Crazy Canuck Pale Ale (Great Lakes Brewery):

Nice lacing. Smells like crazy american hops (that bitter, grapefruit smell)/Nice head, good carbonation. Great bitterness, lingering hops/Very bitter, good example of a west coast pale ale/Not crazy about the malt flavour/Not enough subtlety, but a good hops wallop if that's what you're in the mood for/Tasted once before I knew anything about hops and found it too bitter, now I crave that bitterness.







*disclaimer: These are the tasting notes of an unsophisticated (so far) and newly mindful palate. Me not liking a beer is not necessarily a reflection of a bad beer, but is rather the consequence of a disagreement between my taste in beer and the brewmaster's taste in beer. Where noted, however, the beer is just plain bad.

Tuesday, August 2, 2011

Braü: The Origin Story





Picture this: Kingston, Ontario. The early 80s.
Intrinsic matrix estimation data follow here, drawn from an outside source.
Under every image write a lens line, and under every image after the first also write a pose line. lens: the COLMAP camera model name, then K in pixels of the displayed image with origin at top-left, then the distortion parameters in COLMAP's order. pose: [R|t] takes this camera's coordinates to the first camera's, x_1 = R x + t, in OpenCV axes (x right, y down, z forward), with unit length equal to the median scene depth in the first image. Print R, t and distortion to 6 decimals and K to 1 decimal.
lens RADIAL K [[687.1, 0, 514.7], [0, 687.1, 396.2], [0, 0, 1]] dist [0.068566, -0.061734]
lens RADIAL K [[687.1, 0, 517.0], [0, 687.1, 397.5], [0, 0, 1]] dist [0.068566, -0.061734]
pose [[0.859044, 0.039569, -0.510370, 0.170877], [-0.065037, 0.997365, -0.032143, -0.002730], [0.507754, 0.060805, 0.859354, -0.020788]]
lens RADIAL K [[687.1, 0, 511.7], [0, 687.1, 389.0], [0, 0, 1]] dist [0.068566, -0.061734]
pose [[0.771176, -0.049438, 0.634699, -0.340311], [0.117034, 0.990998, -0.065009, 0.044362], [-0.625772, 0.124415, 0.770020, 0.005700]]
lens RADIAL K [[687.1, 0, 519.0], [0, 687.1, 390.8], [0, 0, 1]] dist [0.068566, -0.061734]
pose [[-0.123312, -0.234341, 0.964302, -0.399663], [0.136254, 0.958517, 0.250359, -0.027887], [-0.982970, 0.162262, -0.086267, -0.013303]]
A young boy—golden blond locks resting gingerly on his velour sweater vest—stares up adoringly at his dad, who is putting on quite a show. His arms are flailing. The music is blasting.

The boy is entranced.

On the coffee table, fuelling this spectacle, sits a glass. This glass is filled with a beautiful golden liquid. The boy asks for a taste. The father looks towards the kitchen furtively. No sign of the mother.
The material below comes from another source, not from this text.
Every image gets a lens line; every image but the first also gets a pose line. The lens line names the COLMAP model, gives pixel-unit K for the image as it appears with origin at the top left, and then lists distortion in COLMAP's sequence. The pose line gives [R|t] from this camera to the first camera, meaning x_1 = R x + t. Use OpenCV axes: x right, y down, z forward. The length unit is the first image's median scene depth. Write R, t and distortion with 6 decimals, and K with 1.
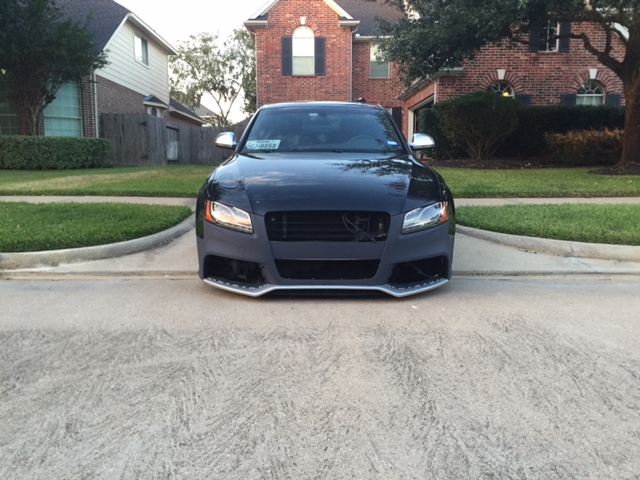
lens RADIAL K [[544.8, 0, 319.0], [0, 544.8, 240.2], [0, 0, 1]] dist [0.070283, -0.092078]
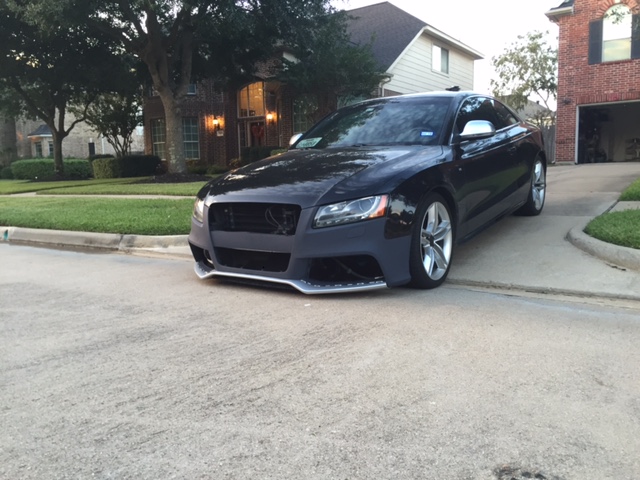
lens RADIAL K [[544.8, 0, 318.7], [0, 544.8, 241.0], [0, 0, 1]] dist [0.070283, -0.092078]
pose [[0.817503, 0.050864, -0.573674, 0.113977], [-0.056816, 0.998356, 0.007554, 0.000493], [0.573116, 0.026418, 0.819049, 0.035942]]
“This will put hair on your chest,” he says, as he passes the drink to his son.

“This is beer,” he says, as the son tastes the sweet nectar. It’s like nothing he’s tasted before. He finds it strange. Odd. He loves it and hates it all at once. He is revulsed and drawn back for more.

It’s the pungency he’ll remember. And a certain taste. A taste he can’t describe, and that he’ll probably never be able to describe.
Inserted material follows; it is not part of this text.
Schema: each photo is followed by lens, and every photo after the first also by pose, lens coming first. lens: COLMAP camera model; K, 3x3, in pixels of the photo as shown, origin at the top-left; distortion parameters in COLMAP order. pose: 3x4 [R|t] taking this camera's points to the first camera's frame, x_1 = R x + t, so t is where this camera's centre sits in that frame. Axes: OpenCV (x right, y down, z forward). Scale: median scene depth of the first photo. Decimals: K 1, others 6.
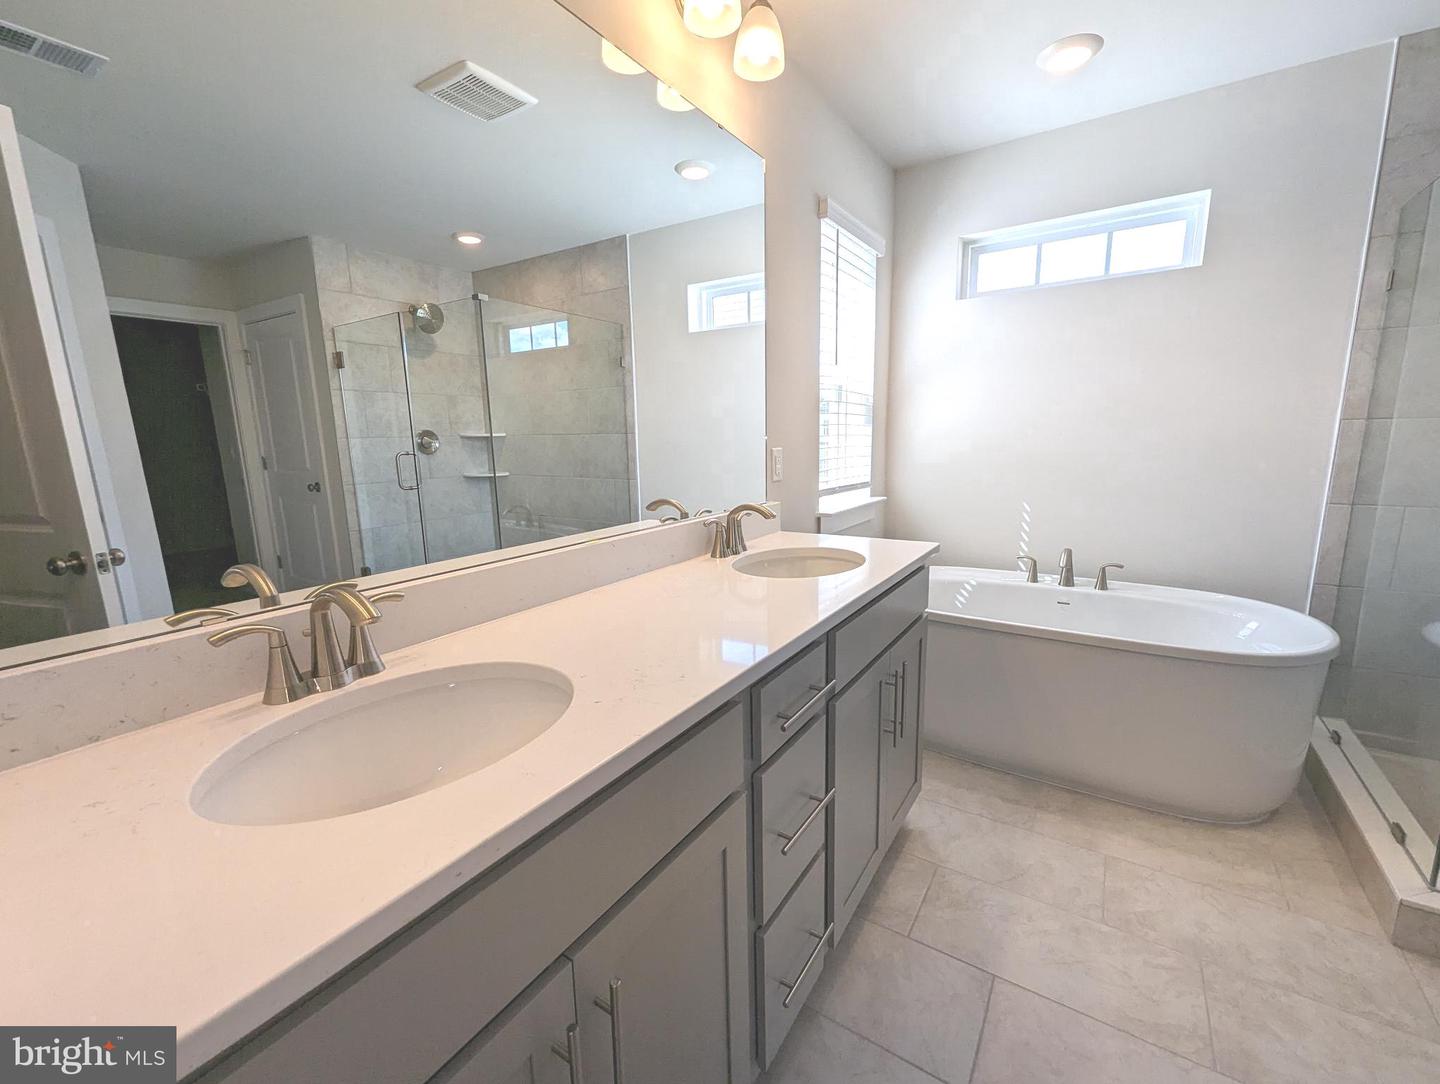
lens RADIAL K [[593.1, 0, 727.5], [0, 593.1, 544.3], [0, 0, 1]] dist [-0.002723, 0.001403]
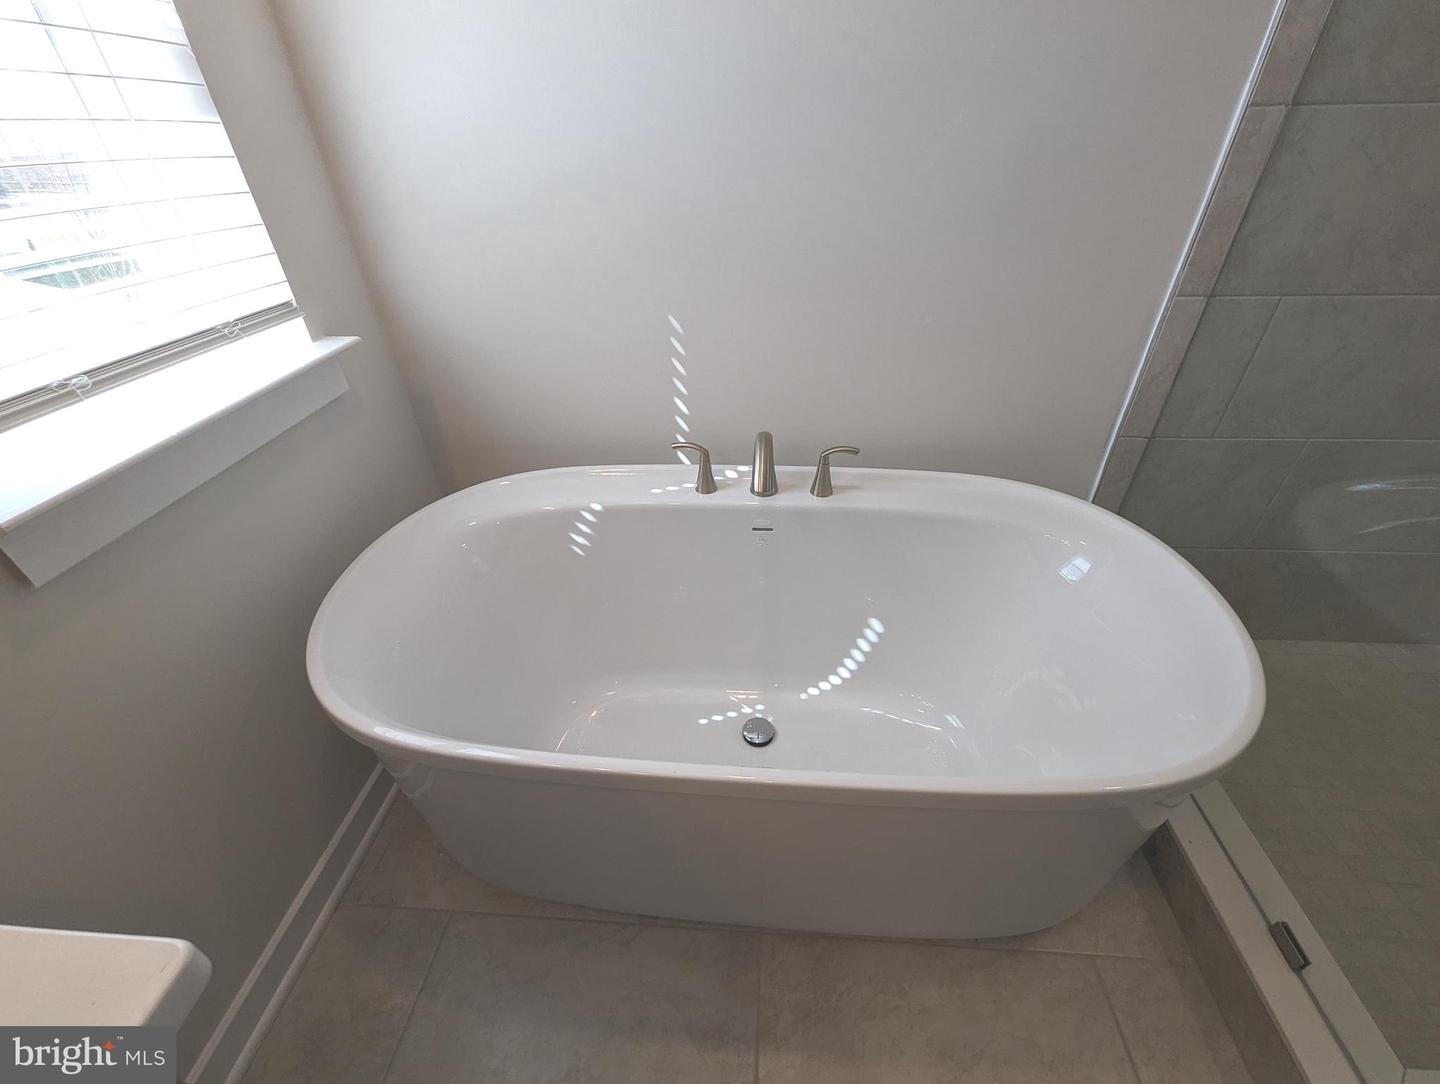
lens RADIAL K [[593.1, 0, 710.6], [0, 593.1, 532.1], [0, 0, 1]] dist [-0.002723, 0.001403]
pose [[0.877457, -0.279490, 0.389814, 0.314793], [0.091953, 0.895639, 0.435174, -0.125538], [-0.470759, -0.346002, 0.811584, 0.580689]]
Fast forward to 2011. That boy is a wonderfully handsome and respectably tall man.

That boy, you’ll be flabbergasted to know, was me.



It turns out that my dad used to drink O’Keefe Ale. It had a taste that still haunts me. There was something about it that I can’t describe, but I know it when I taste it. You can’t get O’Keefe around here. In fact, I’m not even sure you can still get it, though I’ve heard rumblings it’s still around in rural Quebec.

A few months ago, I decided I wanted to find this taste.

(Tangent: In fact, I found this taste one other time in my life:

Picture this (I promise this picture this will be shorter than the last): Tucson, Arizona. Around the turn of the century.

I drank a bottle of Pacifico. A Mexican beer. It had the taste. I verified with my brother, who I was visiting. IT HAD THE TASTE!!

Alas, there is no Pacifico in Ontario.)

***
Sidebar:
For future reference, and to explain the name of this blog, I call this taste Braü.

When I was growing up, every so often, my dad would make this very guttural sound that can’t be spelled but that I’m approximating as “Braü.” He’d usually be in the basement, which I’ve since learned, is absolutely the best place to Braü. The room, suddenly, would be engulfed in the smell version of that indescribable beer taste mentioned earlier. The room would SMELL like O’Keefe TASTED!

Without fail, no matter where she was in the house, and I have no idea why other than it was hilarious, my mom would, without skipping a beat and no matter what she would be doing, say “Bra-woo’s back in town.” (Bra-woo is an alternate spelling I agonized with, but decided on Braü since it kind of looks like “Brew” and I thought it would make a cooler title for the blog.)

As kids, we didn’t pick up the disdain in our mom’s voice until much later…
***

OK – back to the present. Long story short: I’m on a beer quest. An odyssey. I’m obsessed.

Maybe this is happening to me now because I became a dad for the first time last December. Maybe “Dad” and “beer” are so twisted together in my brain that, in some mixed up way, it feels you can’t have one without the other.

Maybe I’m trying to reach out to my dad through beer.

Maybe a home isn’t complete without Braü wafting through the air.

Maybe I’m just really stressed out because I haven’t slept since December and I need a drink…

Braü represents something to me. Fatherhood perhaps… Maybe I’m searching for something authentic, going back to my childhood...

Whatever the reason, I’ve started tasting all the beers I can get my hands on. I’ve started reading. I’ve started learning.

This blog will chronicle my odyssey in beer.